Es gibt 2 neue Strecken dazu. Höljes in Schweden und Lydden Hill in England.

Dazu kommen 3 neue Autos für Rally Cross.
Ford Fiesta VW Polo und Peugeot 208WRX




			Dieser Inhalt steht nur eingeloggten Mitgliedern zur Verfügung.
        



Gut das ich gerade noch so viel Kleingeld habe um mir einen der neuen Flitzer zu holen.

Wer keine Kohle hat, wie üblich kann man das ganze auch im Test Modus/Individuelles Event anfahren.

Viel Spass



PS: Gleichzeitig wurde der Preis, wie schon im Vorfeld gesagt wurde, angehoben. Das Spiel kostet nun 41,99€ und pendelt sich so langsam dem Endverkaufspreis ein.
Wer also jetzt noch schnell in die Early Asses eintreten will sollte diverse Key Shops besuchen. Da ist es noch teilweise für um die 27€ zu haben.


----------



## Herbboy (4. August 2015)

Wie fährt es sich denn? Lenkrad Pflicht? Wann ist der "richtige" Release?


----------



## golani79 (4. August 2015)

Finde, es geht eigentlich auch mit dem Gamepad ganz ordentlich zu steuern.

Die Timeline auf der Website geht momentan bis November 2015 - weiß aber nicht, ob das dann der finale Release ist, weil da noch Content angegeben wird als Milestone.


----------



## Batze (4. August 2015)

Herbboy schrieb:


> Wie fährt es sich denn? Lenkrad Pflicht? Wann ist der "richtige" Release?



Also Lenkrad ist schon von Vorteil. Aber um den Spielspass zu haben keine Pflicht. Mit Pad lässt es sich auch gut steuern, wenn du mit Pad gut umgehen kannst.
Denn selbst mit Lenkrad wirst du selten mal ein Rennen gewinnen, ganz zu schweigen von einem ganzem Event.
Das Spiel ist nämlich nichts für Arcade Pisten Spieler. Das sei mal gesagt. Es ist schwer, teilweise sogar verdammt schwer.
Aber es macht riesen Fun.
Das Cross Modul jetzt, also da kann man aber schon ziemlichen Boden gut machen. Man muss aber aufpassen, die Jungs rempeln nämlich ganz gut. 
Und als nächstes kommt ja der PvP Modus, wo man dann gegen menschliche Spieler im Cross Duell antreten kann. Das wird lustig.


----------



## Herbboy (4. August 2015)

Batze schrieb:


> Also Lenkrad ist schon von Vorteil. Aber um den Spielspass zu haben keine Pflicht.
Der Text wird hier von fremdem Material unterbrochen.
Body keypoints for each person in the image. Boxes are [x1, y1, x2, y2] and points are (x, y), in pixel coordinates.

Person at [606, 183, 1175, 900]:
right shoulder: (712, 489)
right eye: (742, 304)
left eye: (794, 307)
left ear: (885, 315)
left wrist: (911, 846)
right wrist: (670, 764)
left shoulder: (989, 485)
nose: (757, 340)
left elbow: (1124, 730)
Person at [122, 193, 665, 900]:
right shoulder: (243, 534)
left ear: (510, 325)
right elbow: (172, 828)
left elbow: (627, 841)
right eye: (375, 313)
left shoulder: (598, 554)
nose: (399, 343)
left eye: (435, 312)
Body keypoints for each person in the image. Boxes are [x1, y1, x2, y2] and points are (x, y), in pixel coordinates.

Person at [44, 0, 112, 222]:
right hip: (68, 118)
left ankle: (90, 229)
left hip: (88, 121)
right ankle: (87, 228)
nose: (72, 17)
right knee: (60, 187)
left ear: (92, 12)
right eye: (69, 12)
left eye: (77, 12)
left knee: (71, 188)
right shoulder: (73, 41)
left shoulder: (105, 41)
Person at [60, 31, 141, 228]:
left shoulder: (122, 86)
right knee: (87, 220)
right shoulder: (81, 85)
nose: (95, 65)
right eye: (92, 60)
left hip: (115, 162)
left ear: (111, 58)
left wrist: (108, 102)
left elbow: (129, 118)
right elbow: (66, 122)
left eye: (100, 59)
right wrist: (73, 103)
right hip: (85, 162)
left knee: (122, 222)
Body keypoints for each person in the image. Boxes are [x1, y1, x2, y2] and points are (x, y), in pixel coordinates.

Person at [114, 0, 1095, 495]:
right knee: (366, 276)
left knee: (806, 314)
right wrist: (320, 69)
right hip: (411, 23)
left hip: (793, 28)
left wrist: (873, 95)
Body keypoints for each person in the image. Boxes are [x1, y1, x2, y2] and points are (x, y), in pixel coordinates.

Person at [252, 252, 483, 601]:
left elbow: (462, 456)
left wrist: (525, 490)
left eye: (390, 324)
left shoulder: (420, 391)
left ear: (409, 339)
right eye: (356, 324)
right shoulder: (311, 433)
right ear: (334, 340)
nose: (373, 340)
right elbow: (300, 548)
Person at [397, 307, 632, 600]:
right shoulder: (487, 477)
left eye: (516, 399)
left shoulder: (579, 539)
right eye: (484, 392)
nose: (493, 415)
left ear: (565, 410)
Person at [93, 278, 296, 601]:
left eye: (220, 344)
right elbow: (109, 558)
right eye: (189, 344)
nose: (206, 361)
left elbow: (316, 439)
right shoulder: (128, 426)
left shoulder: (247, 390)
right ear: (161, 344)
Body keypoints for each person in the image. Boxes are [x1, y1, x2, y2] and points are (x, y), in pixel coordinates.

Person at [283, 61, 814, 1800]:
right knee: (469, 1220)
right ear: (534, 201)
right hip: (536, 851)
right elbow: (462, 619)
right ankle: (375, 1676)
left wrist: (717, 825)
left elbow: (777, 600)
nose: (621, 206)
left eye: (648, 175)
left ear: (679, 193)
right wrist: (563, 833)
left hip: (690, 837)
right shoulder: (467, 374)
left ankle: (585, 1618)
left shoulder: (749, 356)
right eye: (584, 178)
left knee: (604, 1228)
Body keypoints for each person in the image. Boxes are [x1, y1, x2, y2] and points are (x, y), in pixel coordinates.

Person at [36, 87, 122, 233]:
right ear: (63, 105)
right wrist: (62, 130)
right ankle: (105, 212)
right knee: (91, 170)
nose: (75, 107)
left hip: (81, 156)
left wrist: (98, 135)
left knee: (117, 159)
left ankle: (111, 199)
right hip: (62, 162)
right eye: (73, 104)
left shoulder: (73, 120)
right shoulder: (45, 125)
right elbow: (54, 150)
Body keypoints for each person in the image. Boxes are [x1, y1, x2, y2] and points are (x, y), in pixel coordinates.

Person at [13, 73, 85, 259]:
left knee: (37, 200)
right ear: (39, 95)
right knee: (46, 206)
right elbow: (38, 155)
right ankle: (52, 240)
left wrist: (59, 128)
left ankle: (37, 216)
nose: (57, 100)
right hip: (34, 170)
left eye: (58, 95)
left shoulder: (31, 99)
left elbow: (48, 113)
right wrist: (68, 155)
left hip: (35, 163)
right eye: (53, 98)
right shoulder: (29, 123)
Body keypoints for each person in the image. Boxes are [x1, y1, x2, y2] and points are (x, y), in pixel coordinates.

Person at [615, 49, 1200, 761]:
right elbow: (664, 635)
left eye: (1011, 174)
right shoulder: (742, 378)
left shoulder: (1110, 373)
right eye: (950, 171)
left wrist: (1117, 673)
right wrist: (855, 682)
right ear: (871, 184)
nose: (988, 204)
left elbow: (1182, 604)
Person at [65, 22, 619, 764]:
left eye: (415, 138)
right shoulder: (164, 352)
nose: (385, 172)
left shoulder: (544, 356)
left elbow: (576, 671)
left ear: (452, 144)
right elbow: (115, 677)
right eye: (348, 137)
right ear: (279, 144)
Mit Pad lässt es sich auch gut steuern, wenn du mit Pad gut umgehen kannst.
> Denn selbst mit Lenkrad wirst du selten mal ein Rennen gewinnen, ganz zu schweigen von einem ganzem Event.


 meinst du jetzt vs KI oder im Multiplayer? ^^   Bei KI hoff ich mal, dass bei Release es dann auch einen leichteren Modus gibt, sonst macht das ja keinen Spaß    Bei zB Colin Mc Rae 1 bis 3 hab ich immer ganz gut mitgehalten je nach Schwierigkeitsgrad. 

thx auch @Golani


----------



## Batze (4. August 2015)

Ich meine momentan gegen die KI.
Also man gewinnt schon mal das ein oder andere Rennen, aber nur wenn man sich ordentlich anstrengt.

Du kannst dich aber bei einer Liga anmelden, da fährst du dann die Strecken gegen Mitspieler auf/gegen Zeit.


Jetzt im Cross Modus in Leicht fährst du denen aber ganz gut weg, bissel Streckenübung, hier und da ein kleiner schubser und die sehen von dir nur Staub.

Mal sehen wie ich mich nachher im nächsten Schwierigkeitsgrad mache um dann mal in die FIA World Rallycross aufsteigen. Mal sehen was da abgeht.


----------